══ Material for this task
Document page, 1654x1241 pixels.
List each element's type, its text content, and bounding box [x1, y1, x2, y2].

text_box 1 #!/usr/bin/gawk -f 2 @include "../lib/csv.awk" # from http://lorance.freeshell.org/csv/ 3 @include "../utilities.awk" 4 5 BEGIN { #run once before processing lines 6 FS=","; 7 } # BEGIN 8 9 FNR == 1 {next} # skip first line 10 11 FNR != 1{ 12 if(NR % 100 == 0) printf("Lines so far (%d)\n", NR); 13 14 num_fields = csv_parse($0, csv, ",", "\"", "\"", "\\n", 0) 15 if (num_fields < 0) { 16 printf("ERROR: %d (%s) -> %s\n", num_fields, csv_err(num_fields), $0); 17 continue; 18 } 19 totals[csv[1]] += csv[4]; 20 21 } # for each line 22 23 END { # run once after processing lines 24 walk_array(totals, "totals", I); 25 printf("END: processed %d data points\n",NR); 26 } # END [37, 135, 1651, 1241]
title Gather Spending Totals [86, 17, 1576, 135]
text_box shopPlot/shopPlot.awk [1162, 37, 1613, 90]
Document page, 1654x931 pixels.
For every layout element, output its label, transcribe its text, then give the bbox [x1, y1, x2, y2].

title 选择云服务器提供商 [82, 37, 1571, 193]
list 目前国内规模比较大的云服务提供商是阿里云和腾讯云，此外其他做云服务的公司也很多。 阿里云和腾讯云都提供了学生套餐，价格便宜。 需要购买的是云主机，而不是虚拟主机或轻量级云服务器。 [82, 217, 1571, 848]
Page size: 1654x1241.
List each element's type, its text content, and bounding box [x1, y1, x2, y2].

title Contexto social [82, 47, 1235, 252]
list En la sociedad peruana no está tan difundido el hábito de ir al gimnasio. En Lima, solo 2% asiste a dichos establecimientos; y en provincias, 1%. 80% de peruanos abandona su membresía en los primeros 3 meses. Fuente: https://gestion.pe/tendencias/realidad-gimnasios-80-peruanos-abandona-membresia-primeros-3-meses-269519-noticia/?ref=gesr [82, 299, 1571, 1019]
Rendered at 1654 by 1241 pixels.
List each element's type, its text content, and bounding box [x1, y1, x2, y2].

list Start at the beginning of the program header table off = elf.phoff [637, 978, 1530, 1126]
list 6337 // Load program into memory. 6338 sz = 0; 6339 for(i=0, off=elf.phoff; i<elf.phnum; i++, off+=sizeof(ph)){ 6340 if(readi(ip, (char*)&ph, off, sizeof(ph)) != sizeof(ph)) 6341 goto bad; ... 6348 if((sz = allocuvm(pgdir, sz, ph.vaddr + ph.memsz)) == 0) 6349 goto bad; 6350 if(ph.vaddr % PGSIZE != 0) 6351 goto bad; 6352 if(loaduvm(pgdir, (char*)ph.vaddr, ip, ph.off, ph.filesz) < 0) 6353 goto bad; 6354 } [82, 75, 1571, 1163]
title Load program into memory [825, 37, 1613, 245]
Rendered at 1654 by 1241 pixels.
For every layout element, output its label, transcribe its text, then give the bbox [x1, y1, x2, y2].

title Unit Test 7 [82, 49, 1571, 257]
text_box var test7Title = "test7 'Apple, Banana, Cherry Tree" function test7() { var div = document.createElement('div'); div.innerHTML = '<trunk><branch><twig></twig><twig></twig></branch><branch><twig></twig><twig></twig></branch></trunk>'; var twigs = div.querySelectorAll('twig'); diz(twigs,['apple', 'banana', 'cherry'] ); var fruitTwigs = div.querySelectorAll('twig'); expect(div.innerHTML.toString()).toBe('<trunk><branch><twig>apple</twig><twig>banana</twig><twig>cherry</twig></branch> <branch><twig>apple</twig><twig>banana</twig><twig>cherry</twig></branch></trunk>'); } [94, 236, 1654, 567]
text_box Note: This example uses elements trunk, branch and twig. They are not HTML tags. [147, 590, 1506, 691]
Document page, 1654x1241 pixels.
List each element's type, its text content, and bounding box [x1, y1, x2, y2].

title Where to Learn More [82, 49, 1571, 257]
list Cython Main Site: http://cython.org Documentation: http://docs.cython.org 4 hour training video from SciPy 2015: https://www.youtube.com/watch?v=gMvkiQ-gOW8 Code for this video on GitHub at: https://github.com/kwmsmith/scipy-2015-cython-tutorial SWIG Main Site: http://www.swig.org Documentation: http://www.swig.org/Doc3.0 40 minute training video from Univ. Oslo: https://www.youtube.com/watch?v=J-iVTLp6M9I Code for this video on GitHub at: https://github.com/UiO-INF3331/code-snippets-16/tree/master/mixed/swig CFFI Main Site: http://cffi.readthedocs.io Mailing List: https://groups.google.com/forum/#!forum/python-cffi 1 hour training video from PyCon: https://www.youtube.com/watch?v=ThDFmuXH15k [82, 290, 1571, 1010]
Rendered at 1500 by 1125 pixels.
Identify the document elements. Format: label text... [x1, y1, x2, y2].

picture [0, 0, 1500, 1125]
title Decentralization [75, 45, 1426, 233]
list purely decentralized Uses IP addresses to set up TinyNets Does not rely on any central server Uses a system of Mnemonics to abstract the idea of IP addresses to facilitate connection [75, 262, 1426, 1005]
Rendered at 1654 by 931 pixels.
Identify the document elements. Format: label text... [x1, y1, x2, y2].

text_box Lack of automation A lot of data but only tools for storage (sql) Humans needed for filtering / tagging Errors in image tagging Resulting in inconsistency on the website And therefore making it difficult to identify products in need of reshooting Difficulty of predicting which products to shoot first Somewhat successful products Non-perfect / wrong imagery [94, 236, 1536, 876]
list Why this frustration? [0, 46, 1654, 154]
════
* _Set task_:
Please revise these lines by changing each "bounding box" to "enclosing box", and keep everything else the same.

* _Written answer_:
Document page, 1654x1241 pixels.
List each element's type, its text content, and enclosing box [x1, y1, x2, y2].

text_box 1 #!/usr/bin/gawk -f 2 @include "../lib/csv.awk" # from http://lorance.freeshell.org/csv/ 3 @include "../utilities.awk" 4 5 BEGIN { #run once before processing lines 6 FS=","; 7 } # BEGIN 8 9 FNR == 1 {next} # skip first line 10 11 FNR != 1{ 12 if(NR % 100 == 0) printf("Lines so far (%d)\n", NR); 13 14 num_fields = csv_parse($0, csv, ",", "\"", "\"", "\\n", 0) 15 if (num_fields < 0) { 16 printf("ERROR: %d (%s) -> %s\n", num_fields, csv_err(num_fields), $0); 17 continue; 18 } 19 totals[csv[1]] += csv[4]; 20 21 } # for each line 22 23 END { # run once after processing lines 24 walk_array(totals, "totals", I); 25 printf("END: processed %d data points\n",NR); 26 } # END [37, 135, 1651, 1241]
title Gather Spending Totals [86, 17, 1576, 135]
text_box shopPlot/shopPlot.awk [1162, 37, 1613, 90]
Document page, 1654x931 pixels.
For every layout element, output its label, transcribe its text, then give the bbox [x1, y1, x2, y2].

title 选择云服务器提供商 [82, 37, 1571, 193]
list 目前国内规模比较大的云服务提供商是阿里云和腾讯云，此外其他做云服务的公司也很多。 阿里云和腾讯云都提供了学生套餐，价格便宜。 需要购买的是云主机，而不是虚拟主机或轻量级云服务器。 [82, 217, 1571, 848]
Page size: 1654x1241.
List each element's type, its text content, and enclosing box [x1, y1, x2, y2].

title Contexto social [82, 47, 1235, 252]
list En la sociedad peruana no está tan difundido el hábito de ir al gimnasio. En Lima, solo 2% asiste a dichos establecimientos; y en provincias, 1%. 80% de peruanos abandona su membresía en los primeros 3 meses. Fuente: https://gestion.pe/tendencias/realidad-gimnasios-80-peruanos-abandona-membresia-primeros-3-meses-269519-noticia/?ref=gesr [82, 299, 1571, 1019]
Rendered at 1654 by 1241 pixels.
List each element's type, its text content, and enclosing box [x1, y1, x2, y2].

list Start at the beginning of the program header table off = elf.phoff [637, 978, 1530, 1126]
list 6337 // Load program into memory. 6338 sz = 0; 6339 for(i=0, off=elf.phoff; i<elf.phnum; i++, off+=sizeof(ph)){ 6340 if(readi(ip, (char*)&ph, off, sizeof(ph)) != sizeof(ph)) 6341 goto bad; ... 6348 if((sz = allocuvm(pgdir, sz, ph.vaddr + ph.memsz)) == 0) 6349 goto bad; 6350 if(ph.vaddr % PGSIZE != 0) 6351 goto bad; 6352 if(loaduvm(pgdir, (char*)ph.vaddr, ip, ph.off, ph.filesz) < 0) 6353 goto bad; 6354 } [82, 75, 1571, 1163]
title Load program into memory [825, 37, 1613, 245]
Rendered at 1654 by 1241 pixels.
For every layout element, output its label, transcribe its text, then give the bbox [x1, y1, x2, y2].

title Unit Test 7 [82, 49, 1571, 257]
text_box var test7Title = "test7 'Apple, Banana, Cherry Tree" function test7() { var div = document.createElement('div'); div.innerHTML = '<trunk><branch><twig></twig><twig></twig></branch><branch><twig></twig><twig></twig></branch></trunk>'; var twigs = div.querySelectorAll('twig'); diz(twigs,['apple', 'banana', 'cherry'] ); var fruitTwigs = div.querySelectorAll('twig'); expect(div.innerHTML.toString()).toBe('<trunk><branch><twig>apple</twig><twig>banana</twig><twig>cherry</twig></branch> <branch><twig>apple</twig><twig>banana</twig><twig>cherry</twig></branch></trunk>'); } [94, 236, 1654, 567]
text_box Note: This example uses elements trunk, branch and twig. They are not HTML tags. [147, 590, 1506, 691]
Document page, 1654x1241 pixels.
List each element's type, its text content, and enclosing box [x1, y1, x2, y2].

title Where to Learn More [82, 49, 1571, 257]
list Cython Main Site: http://cython.org Documentation: http://docs.cython.org 4 hour training video from SciPy 2015: https://www.youtube.com/watch?v=gMvkiQ-gOW8 Code for this video on GitHub at: https://github.com/kwmsmith/scipy-2015-cython-tutorial SWIG Main Site: http://www.swig.org Documentation: http://www.swig.org/Doc3.0 40 minute training video from Univ. Oslo: https://www.youtube.com/watch?v=J-iVTLp6M9I Code for this video on GitHub at: https://github.com/UiO-INF3331/code-snippets-16/tree/master/mixed/swig CFFI Main Site: http://cffi.readthedocs.io Mailing List: https://groups.google.com/forum/#!forum/python-cffi 1 hour training video from PyCon: https://www.youtube.com/watch?v=ThDFmuXH15k [82, 290, 1571, 1010]
Rendered at 1500 by 1125 pixels.
Identify the document elements. Format: label text... [x1, y1, x2, y2].

picture [0, 0, 1500, 1125]
title Decentralization [75, 45, 1426, 233]
list purely decentralized Uses IP addresses to set up TinyNets Does not rely on any central server Uses a system of Mnemonics to abstract the idea of IP addresses to facilitate connection [75, 262, 1426, 1005]
Rendered at 1654 by 931 pixels.
Identify the document elements. Format: label text... [x1, y1, x2, y2].

text_box Lack of automation A lot of data but only tools for storage (sql) Humans needed for filtering / tagging Errors in image tagging Resulting in inconsistency on the website And therefore making it difficult to identify products in need of reshooting Difficulty of predicting which products to shoot first Somewhat successful products Non-perfect / wrong imagery [94, 236, 1536, 876]
list Why this frustration? [0, 46, 1654, 154]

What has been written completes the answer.